(Collected data entries)
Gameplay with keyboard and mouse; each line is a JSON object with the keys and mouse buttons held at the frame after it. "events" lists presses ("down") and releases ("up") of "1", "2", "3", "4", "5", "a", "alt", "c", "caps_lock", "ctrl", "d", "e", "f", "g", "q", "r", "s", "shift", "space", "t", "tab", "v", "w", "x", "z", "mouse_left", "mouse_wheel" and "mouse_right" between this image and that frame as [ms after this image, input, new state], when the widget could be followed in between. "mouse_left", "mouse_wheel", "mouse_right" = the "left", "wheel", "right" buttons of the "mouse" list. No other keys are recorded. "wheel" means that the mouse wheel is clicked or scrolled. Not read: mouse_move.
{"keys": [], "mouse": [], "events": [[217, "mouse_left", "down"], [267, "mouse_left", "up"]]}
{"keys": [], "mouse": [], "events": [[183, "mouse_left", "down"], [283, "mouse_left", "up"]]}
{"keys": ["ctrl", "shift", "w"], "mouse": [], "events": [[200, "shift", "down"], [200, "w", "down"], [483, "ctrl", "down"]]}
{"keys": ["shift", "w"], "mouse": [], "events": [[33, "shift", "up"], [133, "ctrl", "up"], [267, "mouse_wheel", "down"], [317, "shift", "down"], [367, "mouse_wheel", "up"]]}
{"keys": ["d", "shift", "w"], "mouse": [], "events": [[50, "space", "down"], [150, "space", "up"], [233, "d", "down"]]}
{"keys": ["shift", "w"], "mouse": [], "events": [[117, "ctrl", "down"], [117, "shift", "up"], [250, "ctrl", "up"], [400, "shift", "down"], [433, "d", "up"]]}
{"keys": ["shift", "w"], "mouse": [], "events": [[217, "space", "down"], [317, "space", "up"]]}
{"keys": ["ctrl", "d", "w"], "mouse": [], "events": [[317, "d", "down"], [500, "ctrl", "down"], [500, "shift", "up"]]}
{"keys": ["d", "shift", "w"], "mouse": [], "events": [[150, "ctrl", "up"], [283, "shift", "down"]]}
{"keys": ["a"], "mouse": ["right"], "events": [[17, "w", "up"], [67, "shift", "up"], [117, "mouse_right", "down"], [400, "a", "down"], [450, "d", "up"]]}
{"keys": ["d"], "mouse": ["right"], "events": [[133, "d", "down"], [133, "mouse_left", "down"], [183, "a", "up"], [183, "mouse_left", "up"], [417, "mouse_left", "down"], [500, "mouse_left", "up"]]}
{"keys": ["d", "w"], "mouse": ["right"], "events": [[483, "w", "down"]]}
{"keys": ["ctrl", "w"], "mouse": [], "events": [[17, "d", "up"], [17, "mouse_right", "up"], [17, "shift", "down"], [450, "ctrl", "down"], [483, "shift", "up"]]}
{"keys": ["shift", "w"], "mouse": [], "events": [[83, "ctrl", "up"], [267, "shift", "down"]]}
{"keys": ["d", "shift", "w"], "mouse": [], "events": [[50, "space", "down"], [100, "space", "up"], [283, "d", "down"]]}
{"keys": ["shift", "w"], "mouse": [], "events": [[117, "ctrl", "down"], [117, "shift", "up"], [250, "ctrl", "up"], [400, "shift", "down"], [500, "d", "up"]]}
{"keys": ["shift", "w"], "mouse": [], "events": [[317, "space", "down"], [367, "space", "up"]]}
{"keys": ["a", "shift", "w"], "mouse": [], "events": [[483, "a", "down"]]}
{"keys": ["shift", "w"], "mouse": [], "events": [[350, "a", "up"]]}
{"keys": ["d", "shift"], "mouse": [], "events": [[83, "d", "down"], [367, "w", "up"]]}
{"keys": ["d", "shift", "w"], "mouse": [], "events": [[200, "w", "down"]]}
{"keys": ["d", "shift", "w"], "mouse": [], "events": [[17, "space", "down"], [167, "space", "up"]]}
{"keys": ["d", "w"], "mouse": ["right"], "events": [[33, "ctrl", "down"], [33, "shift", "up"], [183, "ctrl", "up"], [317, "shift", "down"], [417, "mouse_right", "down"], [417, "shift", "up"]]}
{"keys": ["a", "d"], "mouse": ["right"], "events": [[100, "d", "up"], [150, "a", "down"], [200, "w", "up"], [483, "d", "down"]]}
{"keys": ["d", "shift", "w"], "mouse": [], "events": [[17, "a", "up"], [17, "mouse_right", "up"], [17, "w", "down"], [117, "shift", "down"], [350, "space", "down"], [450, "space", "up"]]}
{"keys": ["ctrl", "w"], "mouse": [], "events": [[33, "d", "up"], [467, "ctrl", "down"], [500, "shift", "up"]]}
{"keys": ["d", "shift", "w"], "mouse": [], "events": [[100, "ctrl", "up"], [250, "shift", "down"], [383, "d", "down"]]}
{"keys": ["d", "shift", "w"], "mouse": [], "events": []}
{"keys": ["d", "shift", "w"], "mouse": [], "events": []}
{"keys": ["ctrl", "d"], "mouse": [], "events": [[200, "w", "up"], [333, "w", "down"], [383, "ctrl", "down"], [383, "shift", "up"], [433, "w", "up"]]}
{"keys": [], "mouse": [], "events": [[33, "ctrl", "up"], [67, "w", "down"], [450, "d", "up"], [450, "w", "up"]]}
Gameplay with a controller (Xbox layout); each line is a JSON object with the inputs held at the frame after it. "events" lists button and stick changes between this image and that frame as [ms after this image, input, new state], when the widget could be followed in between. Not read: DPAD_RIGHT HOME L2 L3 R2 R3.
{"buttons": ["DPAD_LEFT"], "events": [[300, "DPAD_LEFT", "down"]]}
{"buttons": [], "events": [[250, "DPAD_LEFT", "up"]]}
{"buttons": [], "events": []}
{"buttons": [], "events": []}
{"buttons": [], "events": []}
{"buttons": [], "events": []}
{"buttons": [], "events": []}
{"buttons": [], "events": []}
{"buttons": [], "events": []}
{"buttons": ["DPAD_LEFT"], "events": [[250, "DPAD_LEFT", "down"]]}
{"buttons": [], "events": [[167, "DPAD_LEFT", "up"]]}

◆ **What is expected**
Print the records again, exactly as they stand above.

◆ **Problem solution**
Gameplay with keyboard and mouse; each line is a JSON object with the keys and mouse buttons held at the frame after it. "events" lists presses ("down") and releases ("up") of "1", "2", "3", "4", "5", "a", "alt", "c", "caps_lock", "ctrl", "d", "e", "f", "g", "q", "r", "s", "shift", "space", "t", "tab", "v", "w", "x", "z", "mouse_left", "mouse_wheel" and "mouse_right" between this image and that frame as [ms after this image, input, new state], when the widget could be followed in between. "mouse_left", "mouse_wheel", "mouse_right" = the "left", "wheel", "right" buttons of the "mouse" list. No other keys are recorded. "wheel" means that the mouse wheel is clicked or scrolled. Not read: mouse_move.
{"keys": [], "mouse": [], "events": [[217, "mouse_left", "down"], [267, "mouse_left", "up"]]}
{"keys": [], "mouse": [], "events": [[183, "mouse_left", "down"], [283, "mouse_left", "up"]]}
{"keys": ["ctrl", "shift", "w"], "mouse": [], "events": [[200, "shift", "down"], [200, "w", "down"], [483, "ctrl", "down"]]}
{"keys": ["shift", "w"], "mouse": [], "events": [[33, "shift", "up"], [133, "ctrl", "up"], [267, "mouse_wheel", "down"], [317, "shift", "down"], [367, "mouse_wheel", "up"]]}
{"keys": ["d", "shift", "w"], "mouse": [], "events": [[50, "space", "down"], [150, "space", "up"], [233, "d", "down"]]}
{"keys": ["shift", "w"], "mouse": [], "events": [[117, "ctrl", "down"], [117, "shift", "up"], [250, "ctrl", "up"], [400, "shift", "down"], [433, "d", "up"]]}
{"keys": ["shift", "w"], "mouse": [], "events": [[217, "space", "down"], [317, "space", "up"]]}
{"keys": ["ctrl", "d", "w"], "mouse": [], "events": [[317, "d", "down"], [500, "ctrl", "down"], [500, "shift", "up"]]}
{"keys": ["d", "shift", "w"], "mouse": [], "events": [[150, "ctrl", "up"], [283, "shift", "down"]]}
{"keys": ["a"], "mouse": ["right"], "events": [[17, "w", "up"], [67, "shift", "up"], [117, "mouse_right", "down"], [400, "a", "down"], [450, "d", "up"]]}
{"keys": ["d"], "mouse": ["right"], "events": [[133, "d", "down"], [133, "mouse_left", "down"], [183, "a", "up"], [183, "mouse_left", "up"], [417, "mouse_left", "down"], [500, "mouse_left", "up"]]}
{"keys": ["d", "w"], "mouse": ["right"], "events": [[483, "w", "down"]]}
{"keys": ["ctrl", "w"], "mouse": [], "events": [[17, "d", "up"], [17, "mouse_right", "up"], [17, "shift", "down"], [450, "ctrl", "down"], [483, "shift", "up"]]}
{"keys": ["shift", "w"], "mouse": [], "events": [[83, "ctrl", "up"], [267, "shift", "down"]]}
{"keys": ["d", "shift", "w"], "mouse": [], "events": [[50, "space", "down"], [100, "space", "up"], [283, "d", "down"]]}
{"keys": ["shift", "w"], "mouse": [], "events": [[117, "ctrl", "down"], [117, "shift", "up"], [250, "ctrl", "up"], [400, "shift", "down"], [500, "d", "up"]]}
{"keys": ["shift", "w"], "mouse": [], "events": [[317, "space", "down"], [367, "space", "up"]]}
{"keys": ["a", "shift", "w"], "mouse": [], "events": [[483, "a", "down"]]}
{"keys": ["shift", "w"], "mouse": [], "events": [[350, "a", "up"]]}
{"keys": ["d", "shift"], "mouse": [], "events": [[83, "d", "down"], [367, "w", "up"]]}
{"keys": ["d", "shift", "w"], "mouse": [], "events": [[200, "w", "down"]]}
{"keys": ["d", "shift", "w"], "mouse": [], "events": [[17, "space", "down"], [167, "space", "up"]]}
{"keys": ["d", "w"], "mouse": ["right"], "events": [[33, "ctrl", "down"], [33, "shift", "up"], [183, "ctrl", "up"], [317, "shift", "down"], [417, "mouse_right", "down"], [417, "shift", "up"]]}
{"keys": ["a", "d"], "mouse": ["right"], "events": [[100, "d", "up"], [150, "a", "down"], [200, "w", "up"], [483, "d", "down"]]}
{"keys": ["d", "shift", "w"], "mouse": [], "events": [[17, "a", "up"], [17, "mouse_right", "up"], [17, "w", "down"], [117, "shift", "down"], [350, "space", "down"], [450, "space", "up"]]}
{"keys": ["ctrl", "w"], "mouse": [], "events": [[33, "d", "up"], [467, "ctrl", "down"], [500, "shift", "up"]]}
{"keys": ["d", "shift", "w"], "mouse": [], "events": [[100, "ctrl", "up"], [250, "shift", "down"], [383, "d", "down"]]}
{"keys": ["d", "shift", "w"], "mouse": [], "events": []}
{"keys": ["d", "shift", "w"], "mouse": [], "events": []}
{"keys": ["ctrl", "d"], "mouse": [], "events": [[200, "w", "up"], [333, "w", "down"], [383, "ctrl", "down"], [383, "shift", "up"], [433, "w", "up"]]}
{"keys": [], "mouse": [], "events": [[33, "ctrl", "up"], [67, "w", "down"], [450, "d", "up"], [450, "w", "up"]]}
Gameplay with a controller (Xbox layout); each line is a JSON object with the inputs held at the frame after it. "events" lists button and stick changes between this image and that frame as [ms after this image, input, new state], when the widget could be followed in between. Not read: DPAD_RIGHT HOME L2 L3 R2 R3.
{"buttons": ["DPAD_LEFT"], "events": [[300, "DPAD_LEFT", "down"]]}
{"buttons": [], "events": [[250, "DPAD_LEFT", "up"]]}
{"buttons": [], "events": []}
{"buttons": [], "events": []}
{"buttons": [], "events": []}
{"buttons": [], "events": []}
{"buttons": [], "events": []}
{"buttons": [], "events": []}
{"buttons": [], "events": []}
{"buttons": ["DPAD_LEFT"], "events": [[250, "DPAD_LEFT", "down"]]}
{"buttons": [], "events": [[167, "DPAD_LEFT", "up"]]}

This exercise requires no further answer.